*Prompt*:
Go to the line containing "on stage and" in the records below and print it and every following line exactly, on through the line containing "1974. Calzaretta also", then stop.
-------- Data for processing --------
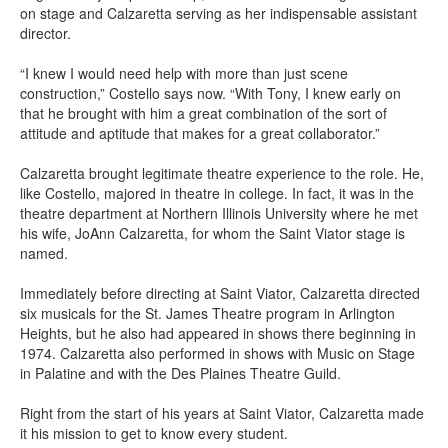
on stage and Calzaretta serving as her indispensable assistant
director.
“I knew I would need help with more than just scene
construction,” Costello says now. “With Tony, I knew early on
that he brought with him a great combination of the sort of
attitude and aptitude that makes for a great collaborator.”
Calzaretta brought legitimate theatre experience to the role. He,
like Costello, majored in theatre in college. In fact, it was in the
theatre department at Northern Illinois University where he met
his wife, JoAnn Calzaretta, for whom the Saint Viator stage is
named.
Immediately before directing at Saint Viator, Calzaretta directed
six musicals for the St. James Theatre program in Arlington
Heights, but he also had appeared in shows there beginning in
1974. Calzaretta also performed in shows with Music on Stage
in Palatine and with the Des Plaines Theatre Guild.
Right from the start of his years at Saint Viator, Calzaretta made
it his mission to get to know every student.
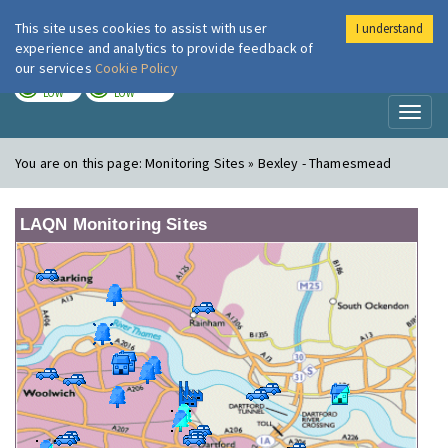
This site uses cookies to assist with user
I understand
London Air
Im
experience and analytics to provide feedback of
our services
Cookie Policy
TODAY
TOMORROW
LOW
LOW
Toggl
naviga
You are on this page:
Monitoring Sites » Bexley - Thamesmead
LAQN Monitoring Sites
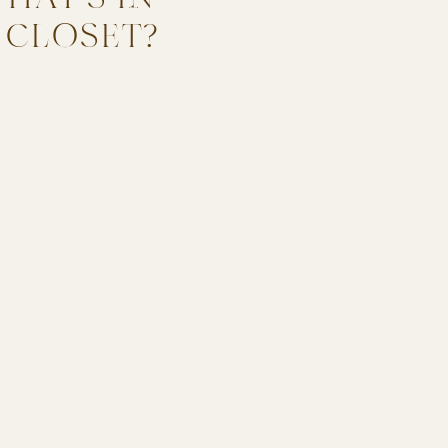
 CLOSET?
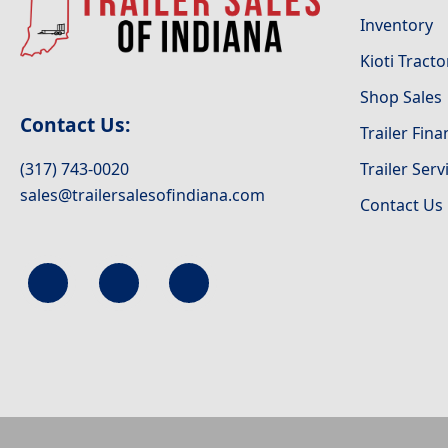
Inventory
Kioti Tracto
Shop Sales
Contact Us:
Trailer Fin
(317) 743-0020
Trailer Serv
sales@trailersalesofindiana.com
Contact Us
--------
-------- Data for processing --------
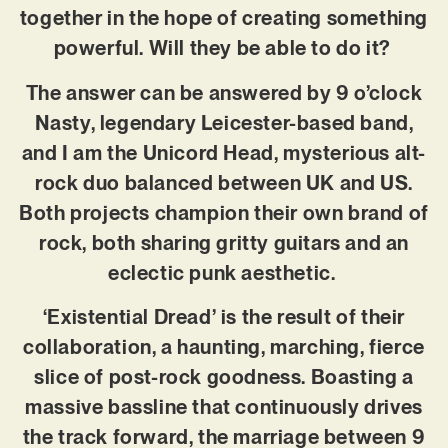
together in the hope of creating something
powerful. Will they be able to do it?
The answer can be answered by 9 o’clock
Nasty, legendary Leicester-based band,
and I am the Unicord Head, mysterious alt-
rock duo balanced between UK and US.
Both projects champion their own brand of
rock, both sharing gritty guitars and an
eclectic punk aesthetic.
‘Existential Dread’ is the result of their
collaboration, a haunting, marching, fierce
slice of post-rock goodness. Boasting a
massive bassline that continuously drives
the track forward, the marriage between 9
--------
-------- Data for processing --------
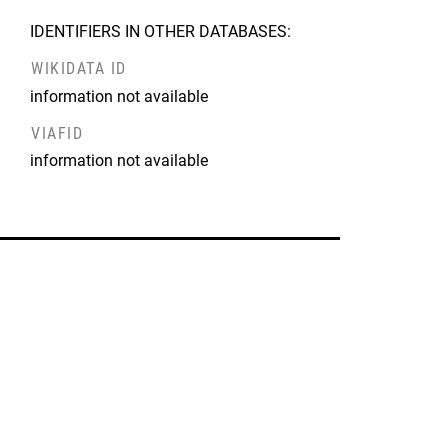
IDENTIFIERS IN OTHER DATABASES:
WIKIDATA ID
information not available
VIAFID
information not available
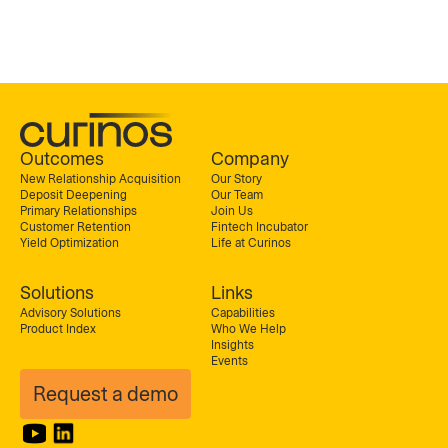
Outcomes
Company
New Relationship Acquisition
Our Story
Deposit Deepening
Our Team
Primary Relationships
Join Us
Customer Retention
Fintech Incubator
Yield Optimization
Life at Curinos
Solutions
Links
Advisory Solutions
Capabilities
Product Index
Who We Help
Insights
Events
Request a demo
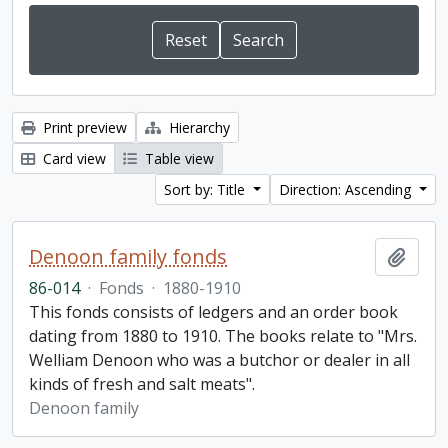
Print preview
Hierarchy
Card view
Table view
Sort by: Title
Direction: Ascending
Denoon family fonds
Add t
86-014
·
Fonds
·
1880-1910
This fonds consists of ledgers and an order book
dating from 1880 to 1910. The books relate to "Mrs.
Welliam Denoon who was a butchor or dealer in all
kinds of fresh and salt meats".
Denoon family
--------
*Task solution*:
on stage and Calzaretta serving as her indispensable assistant
director.
“I knew I would need help with more than just scene
construction,” Costello says now. “With Tony, I knew early on
that he brought with him a great combination of the sort of
attitude and aptitude that makes for a great collaborator.”
Calzaretta brought legitimate theatre experience to the role. He,
like Costello, majored in theatre in college. In fact, it was in the
theatre department at Northern Illinois University where he met
his wife, JoAnn Calzaretta, for whom the Saint Viator stage is
named.
Immediately before directing at Saint Viator, Calzaretta directed
six musicals for the St. James Theatre program in Arlington
Heights, but he also had appeared in shows there beginning in
1974. Calzaretta also performed in shows with Music on Stage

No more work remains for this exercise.